O ministro Alexandre de Moraes, do Supremo Tribunal Federal (STF), pediu vista no julgamento de ação que discute a incidência do Imposto sobre Transmissão de Bens Imóveis (ITBI) nas transações de imóveis para integralização de capital de empresas do setor imobiliário.
No plenário virtual, ele havia votado com o relator, Edson Fachin, a favor do contribuinte. Como houve pedido de destaque, a análise foi reiniciada nesta quinta-feira, 16, no plenário virtual. Ao pedir vista, Moraes disse que os argumentos trazidos pelo ministro Flávio Dino – que divergiu de Fachin – “merecem maior reflexão”. “Peço vista e trago rapidamente de volta”, prometeu.

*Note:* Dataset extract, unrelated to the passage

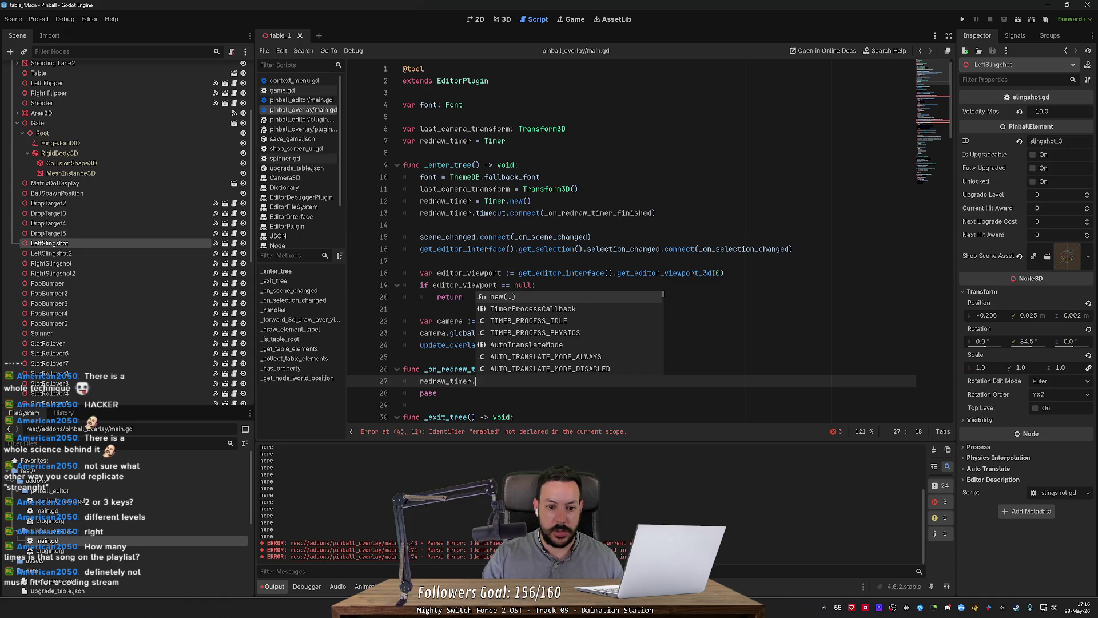
text(reststa)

A controvérsia central está em determinar se a isenção de ITBI prevista na Constituição alcança empresas que possuem como atividade principal a exploração imobiliária, como compra, venda e locação.
A relevância do tema vai além dos interesses de municípios – que são os responsáveis pelo recolhimento do ITBI – e imobiliárias. Algumas famílias, que têm patrimônio em imóveis, criam holdings para facilitar seus planejamentos sucessórios. Isso evita a incidência de impostos previstos para transferências de imóveis entre pessoas físicas.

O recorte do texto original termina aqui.